Synthesis and thermal reactions of rhabdophane-(Yb or Lu)

Abstract

Poorly crystalline rhabdophane-(Yb or Lu) was synthesized by precipitation from mixed aqueous solutions of Ln(NO 3) 3 (Ln = Yb or Lu), (NH 4) 2HPO 4, and citric acid with the mixing mole ratios of (NH 4) 2HPO 4/Ln(NO 3) 3 = 4 and citric acid/Ln(NO 3) 3 = 5 to 30, at pH 7 and 90°C for 7 to 30 days.
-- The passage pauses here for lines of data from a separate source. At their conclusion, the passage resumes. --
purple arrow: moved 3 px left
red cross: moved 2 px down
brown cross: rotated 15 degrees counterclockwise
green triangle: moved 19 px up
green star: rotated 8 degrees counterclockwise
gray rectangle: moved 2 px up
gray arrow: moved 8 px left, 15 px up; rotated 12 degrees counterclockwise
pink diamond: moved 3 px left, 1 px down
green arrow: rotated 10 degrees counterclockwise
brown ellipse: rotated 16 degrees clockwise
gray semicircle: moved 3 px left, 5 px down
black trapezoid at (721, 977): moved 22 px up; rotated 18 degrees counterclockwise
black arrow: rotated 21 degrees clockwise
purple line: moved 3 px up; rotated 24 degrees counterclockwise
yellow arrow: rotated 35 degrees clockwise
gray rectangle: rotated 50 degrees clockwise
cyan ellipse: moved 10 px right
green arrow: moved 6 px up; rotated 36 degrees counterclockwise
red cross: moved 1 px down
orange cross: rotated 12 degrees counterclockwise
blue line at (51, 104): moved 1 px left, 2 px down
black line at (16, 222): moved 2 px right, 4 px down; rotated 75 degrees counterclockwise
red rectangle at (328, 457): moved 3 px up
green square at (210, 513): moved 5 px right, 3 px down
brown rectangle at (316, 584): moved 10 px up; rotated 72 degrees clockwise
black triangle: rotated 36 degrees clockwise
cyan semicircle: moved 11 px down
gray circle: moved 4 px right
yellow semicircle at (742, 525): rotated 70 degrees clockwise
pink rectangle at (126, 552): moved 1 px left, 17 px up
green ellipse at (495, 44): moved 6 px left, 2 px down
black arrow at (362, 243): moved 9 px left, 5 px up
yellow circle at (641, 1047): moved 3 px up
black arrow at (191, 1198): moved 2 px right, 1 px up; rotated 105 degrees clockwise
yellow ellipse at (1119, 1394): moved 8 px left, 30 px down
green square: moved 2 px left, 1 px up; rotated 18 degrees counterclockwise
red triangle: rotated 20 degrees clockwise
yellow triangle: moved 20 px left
However, unknown XRD peaks and C–O bond FTIR absorption peaks were observed for the precipitates. These peaks disappeared with increasing heating temperature up to 400°C in air, and single phase rhabdophane-(Yb or Lu) was obtained when heated at 400 to 800°C in air. Chemical formulas of the single phase rhabdophane were YbPO 4·0.4H 2O and LuPO 4·0.5H 2O, respectively. The water corresponding to 0.4H 2O (or 0.5H 2O) was zeolitic water. The lattice constants are a = 0.676 and c = 0.626 nm for Yb, and a = 0.674 and c = 0.630 nm for Lu. Rhabdophane-(Yb or Lu) changed into the xenotime structure above 860°C, which was stable even at 1800°C in air.